Sua assinatura é conhecida pelas estruturas e o trabalho meticuloso com volumes e recortes de suas criações. Qual a relação entre a moda e a arquitetura no seu trabalho?
A arquitetura dá base, força e uma certa dinâmica que traz um aspecto talvez mais artístico e ousado à moda que é algo geral e genérico. Arquitetura e arte trazem audácia. Para dar força a uma peça é preciso sempre buscar volume e movimento. A arte cinética ajuda muito no movimento. A arquitetura dará a estrutura e o encanto necessários.
Neste ano, você concebeu uma coleção em homenagem à brasilidade, especialmente por se inspirar na simbologia do país, como na arquitetura de Oscar Niemeyer e o manto de Nossa Senhora. Em se tratando de moda, o que mais representa o Brasil?
Espontaneamente, quero dizer que é o seu povo quem representa o Brasil. São as diferentes misturas que fazem a força e a identidade deste país. As igrejas da Bahia, a arquitetura de Niemeyer são importantes. A cultura das florestas amazônicas também. O passado e o presente, o religioso e o pagão se misturam. A arte está presente em todos os lugares. Especialmente no Brasil, o que adoro é que a população é naturalmente mais sensível à arte (como vemos, por exemplo, nas calçadas do Rio de Janeiro) do que em outros países. A arte expressada no Brasil me chama a atenção porque sempre esteve à frente de seu tempo. Quando vemos arte nas calçadas do Rio, parece que estamos nos anos 70, quando já é bem mais antigo! E, no entanto, parece tão moderno ao mesmo tempo.
Das famosas que você já vestiu, qual brasileira você ainda deseja ver com uma criação sua?
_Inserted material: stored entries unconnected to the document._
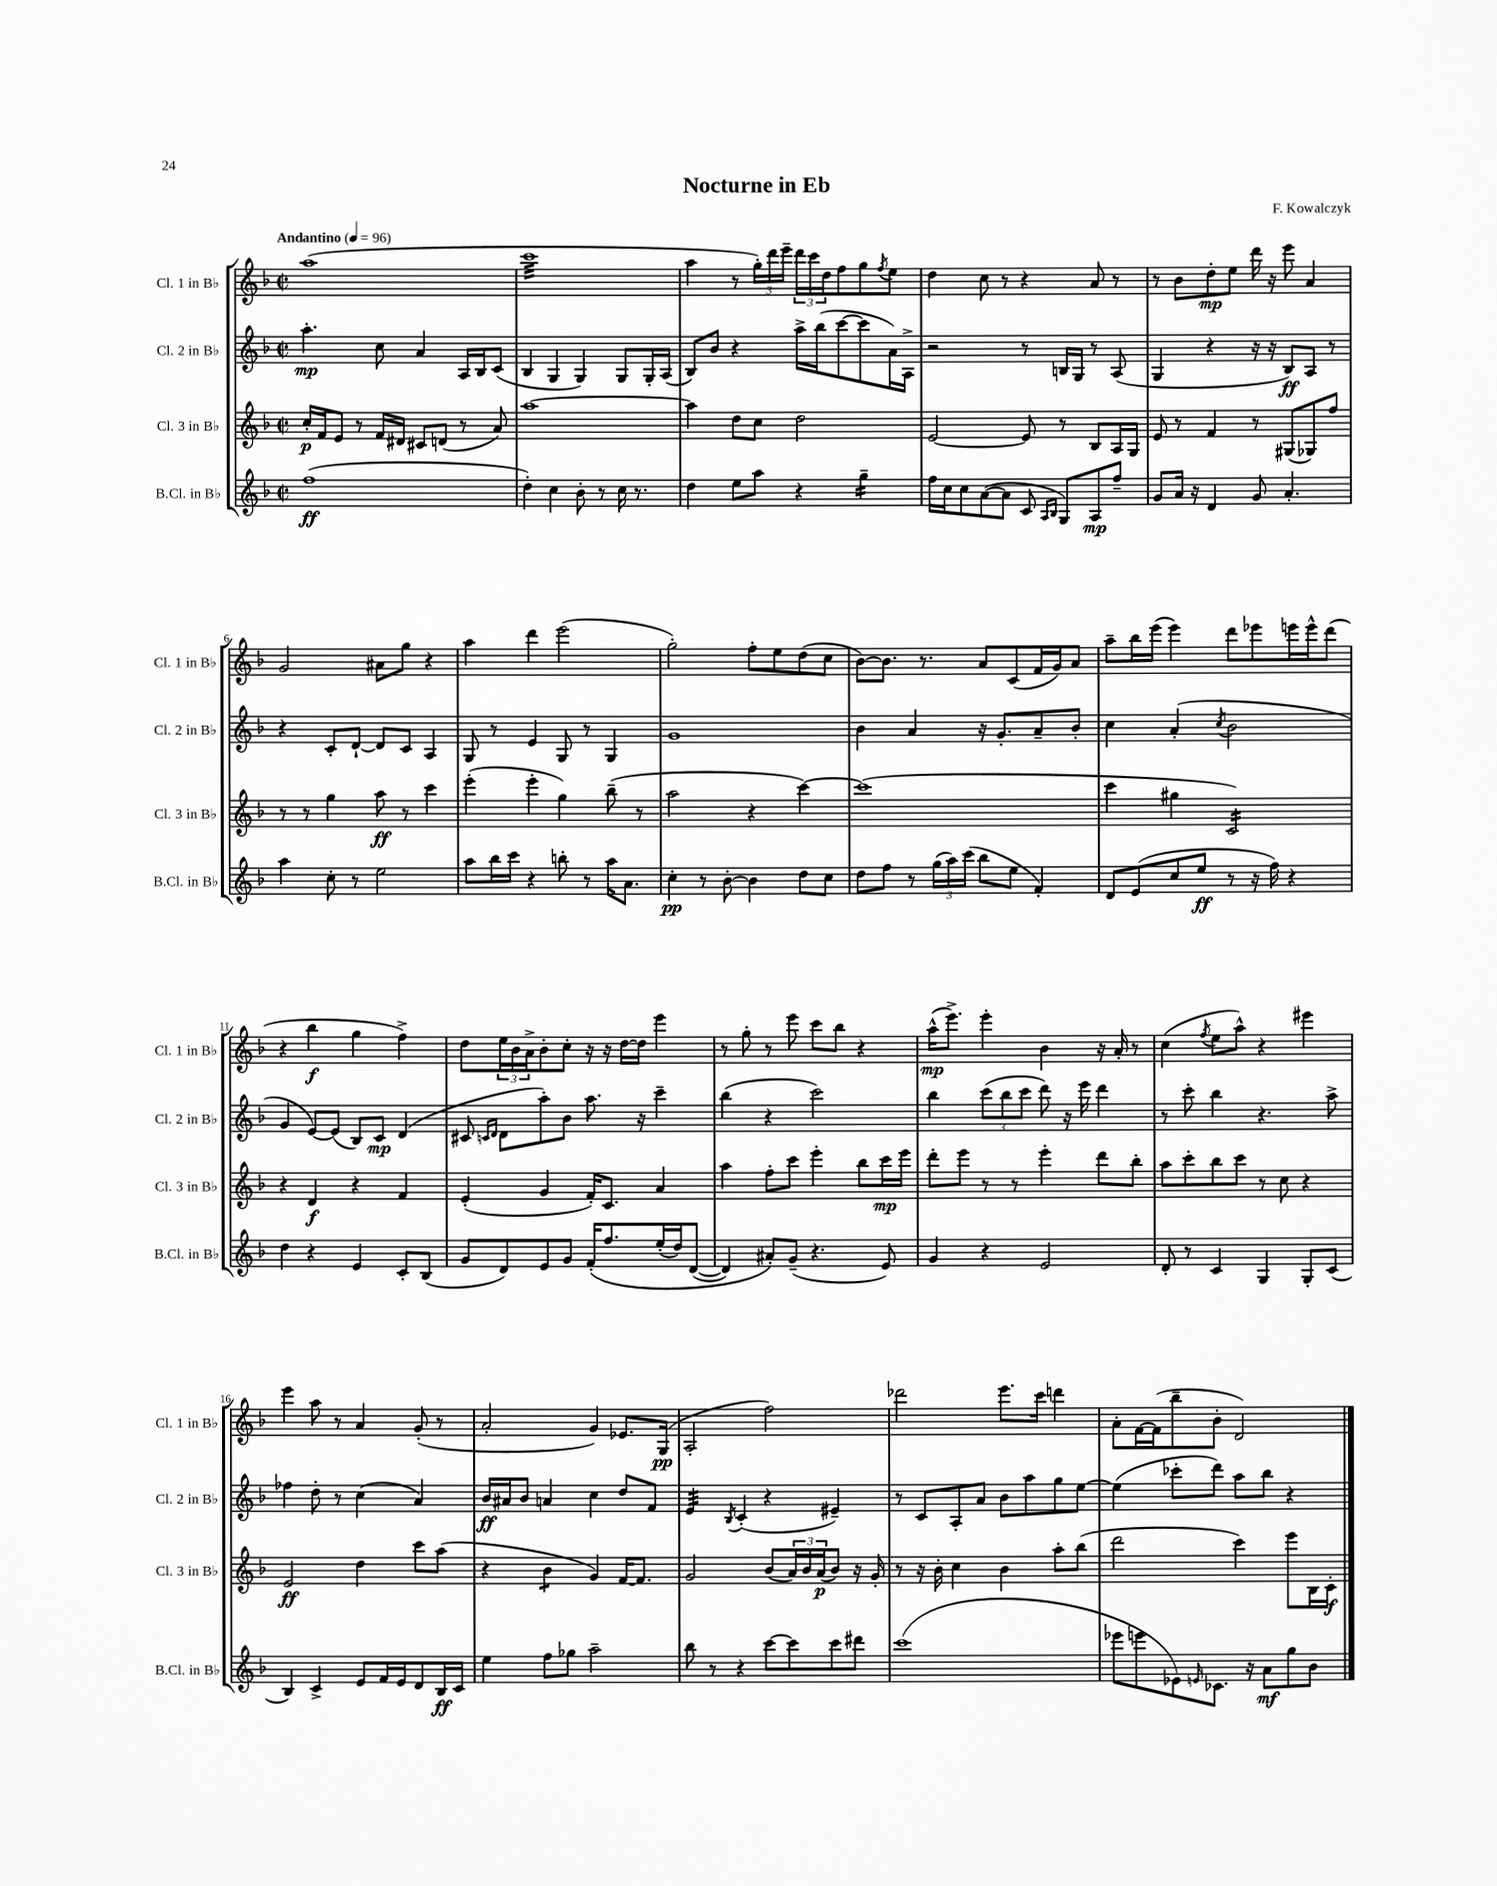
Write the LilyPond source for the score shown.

\header { title = "Nocturne in Eb" composer = "F. Kowalczyk" }
<<
\new StaffGroup <<
\new Staff = "s0" \with { instrumentName = "Cl. 1 in Bb" shortInstrumentName = "Cl. 1 in Bb" } {
    \clef treble \key f \major \defaultTimeSignature \time 2/2 \tempo "Andantino" 4 = 96
    a''1( |
    c'''1:32 |
    a''4 r8 \tuplet 3/2 { g''16-.) d'''16 e'''16-- } \tuplet 3/2 { d'''16 c'''16 d''16 } f''8 g''8 \acciaccatura { f''8 } e''8 |
    d''4 c''8 r8 r4 a'8 r8 |
    r8 bes'8 d''8-.\mp e''8 d'''16 r16 e'''8 a'4 |
    g'2 ais'8 g''8 r4 |
    a''4 d'''4 e'''2( |
    g''2-.) f''8-. e''8 d''8( c''8 |
    bes'8~) bes'8. r8. a'8 c'8( f'16 g'16) a'8 |
    a''8-- bes''16 e'''16( e'''4) d'''8 ees'''8 e'''16 e'''16-^ d'''8( |
    r4 bes''4\f g''4 f''4->) |
    d''8 \tuplet 3/2 { e''16 bes'16 a'16-> } bes'8-. c''8-. r16 r16 d''16~ d''16 e'''4 |
    r8 g''8-. r8 e'''8 c'''8 bes''8 r4 |
    a''16-^\mp( e'''8.->) e'''4-. bes'4 r16 a'16-. r8 |
    c''4( \acciaccatura { f''8 } e''8 a''8-^) r4 eis'''4 |
    e'''4 a''8 r8 a'4 g'8-.( r8 |
    a'2-. g'4) ees'8. g16\pp( |
    a2-. f''2) |
    des'''2 e'''8. c'''16 d'''4 |
    a'8-. f'16~ f'16( bes''8-- bes'8-. d'2) \bar "|." |
}
\new Staff = "s1" \with { instrumentName = "Cl. 2 in Bb" shortInstrumentName = "Cl. 2 in Bb" } {
    \clef treble \key f \major \defaultTimeSignature \time 2/2
    a''4.-.\mp c''8 a'4 a16 bes16 c'8( |
    bes4 g4 g4) g8 g16-. a16( |
    bes8) bes'8 r4 a''16-> bes''16( c'''8~ c'''8 a'16) a16-> |
    r2 r8 b16 g16 r8 a8( |
    g4 r4 r16 r16 bes8\ff) a8 r8 |
    r4 c'8-. d'8~-! d'8 c'8 a4 |
    g8 r8 e'4 g8 r8 g4 |
    g'1 |
    bes'4 a'4 r16 g'8.-. a'8-- bes'8-. |
    c''4 a'4-.( \acciaccatura { c''8 } bes'2 |
    g'4 e'8~) e'8( bes8) c'8\mp d'4( |
    cis'8 \grace { c'16 d'16 } d'8 a''8-.) bes'8 a''8. r16 c'''4-- |
    bes''4( r4 c'''2) |
    bes''4 \tuplet 3/2 { c'''8( bes''8 c'''8 } d'''8) r16 e'''16 d'''4 |
    r8 c'''8-. bes''4 r4. a''8-> |
    fes''4 d''8-. r8 c''4( a'4) |
    bes'16\ff ais'16 bes'8 a'4 c''4 d''8 f'8 |
    e'4:32 \acciaccatura { bes8 } c'4-.( r4 eis'4--) |
    r8 c'8 a8-. a'8 bes'8 a''8 g''8 e''8~ |
    e''4( ces'''8-. d'''8) a''8 bes''8 r4 \bar "|." |
}
\new Staff = "s2" \with { instrumentName = "Cl. 3 in Bb" shortInstrumentName = "Cl. 3 in Bb" } {
    \clef treble \key f \major \defaultTimeSignature \time 2/2
    c''16-.\p f'16 e'8 r8 f'16 dis'16 cis'8 d'8( r8 a'8) |
    a''1~ |
    a''4 d''8 c''8 d''2 |
    e'2~ e'8 r8 bes8 a16 g16 |
    e'8 r8 f'4 r8 gis8( ges8) f''8 |
    r8 r8 g''4 a''8\ff r8 c'''4 |
    e'''4-.( e'''4-. g''4) bes''8--( r8 |
    a''2 r4 c'''4~) |
    c'''1( |
    c'''4 gis''4 c'2:16) |
    r4 d'4\f r4 f'4 |
    e'4-.( g'4 f'16-.) c'8. a'4 |
    a''4 f''8-. c'''8 e'''4-. bes''8 c'''16\mp e'''16 |
    d'''8-. e'''8 r8 r8 e'''4-. d'''8 bes''8-. |
    a''8 c'''8-. bes''8 c'''8 r8 c''8 r4 |
    e'2\ff d''4 c'''8 a''8( |
    r4 bes'4:8 g'4) f'16~ f'8. |
    g'2 bes'8( \tuplet 3/2 { a'16) bes'16 a'16\p( } bes'8) r16 g'16-. |
    r8 r16 bes'16-. c''4 bes'4 a''8-. bes''8( |
    d'''2 c'''4) e'''8 bes16 c'16-.\f \bar "|." |
}
\new Staff = "s3" \with { instrumentName = "B.Cl. in Bb" shortInstrumentName = "B.Cl. in Bb" } {
    \clef treble \key f \major \defaultTimeSignature \time 2/2
    f''1\ff( |
    d''4-.) c''4 bes'8-. r8 c''16 r8. |
    d''4 e''8 a''8 r4 g''4:16-- |
    f''16 c''16 c''8 a'8~( a'8 c'8 \grace { a16 bes16 } g8) a8\mp f''8-- |
    g'8 a'16 r16 d'4 g'8 a'4.-. |
    a''4 c''8-. r8 e''2 |
    a''8 bes''16 c'''16 r4 b''8-. r8 a''16 a'8. |
    c''4-.\pp r8 bes'8~-. bes'4 d''8 c''8 |
    d''8 f''8 r8 \tuplet 3/2 { g''16( a''16) c'''16( } bes''8 e''8 f'4-.) |
    d'8 e'8( c''8 e''8\ff r8 r16 f''16) r4 |
    d''4 r4 e'4 c'8-. bes8( |
    g'8 d'8) e'8 g'8 f'16-.\( f''8. e''16-.( d''16) d'8~( |
    d'4) ais'8-.\) g'8--( r4. e'8) |
    g'4 r4 e'2 |
    d'8-. r8 c'4 g4 g8-. c'8( |
    bes4) c'4-> e'8 f'16 e'16 d'8 bes16\ff c'16 |
    e''4 f''8 ges''8 a''2-- |
    bes''8 r8 r4 c'''8~ c'''8 c'''8 dis'''8 |
    c'''1( |
    ees'''8 e'''8 ees'8) \grace { e'16 } ces'8. r16 a'8\mf g''8 bes'8 \bar "|." |
}
>>
>>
Obviamente, a primeira que me vem à cabeça - por ser uma artista extraordinária - é Maria Bethânia. Ela tem o que chamamos de “rosto marcante”, um semblante extremamente interessante. Eu amo seus cabelos brancos caindo em cascata sobre os ombros. Adoro a forma como ela se move e como se expressa no palco. Esse lado quase tribal, sexy e generoso. Ela tem uma elegância natural e um fervor que enche de energia. Essa mulher é uma verdadeira inspiração por si só.
Como você vê a moda brasileira hoje?
A moda brasileira não é conhecida internacionalmente. Também é escolha do brasileiro se expressar em outro lugar ou não! O que eu amo é que, quando chego no Brasil, sinto que estou em um mundo novo porque todas as lojas que vejo ao meu redor não encontro em nenhum outro lugar! É isso que dá essa identidade e força. Certamente existem muitos talentos brasileiros, mas são pouco conhecidos. Pode ser interessante que um dia uma ou duas marcas brasileiras sejam convidadas para a Paris Fashion Week! A São Paulo Fashion Week está cada vez mais conhecida, e a imprensa internacional está cada vez mais interessada. Acho isso maravilhoso para os artistas!
No que você acredita para o futuro da moda?
A moda corresponde ao espírito do tempo, à atualidade e à economia global. Não consigo visualizar o futuro porque ele continua a nos surpreender. O que aconteceu com a pandemia é um exemplo: ninguém poderia esperar isso, exceto nos filmes de ficção científica... e aconteceu mesmo assim! É muito difícil dar uma resposta confiável quando não sabemos do que é feito o amanhã. Infelizmente, sempre haverá guerras. Tudo está ligado a uma situação social e econômica. É o único aspecto que dará o tom da moda de amanhã. Estamos voltados para uma evolução. Só caminharemos para uma boa evolução se os estilistas e ateliês de amanhã tiverem formação suficiente para produzir com qualidade. Hoje, talvez precisemos pensar num modo diferente de consumo. Não é tanto a moda em si, mas a maneira como vivemos. Talvez seja aí que o futuro da moda irá evoluir. Precisamos consumir menos, mas de melhor qualidade e, assim, preservaremos muitas coisas.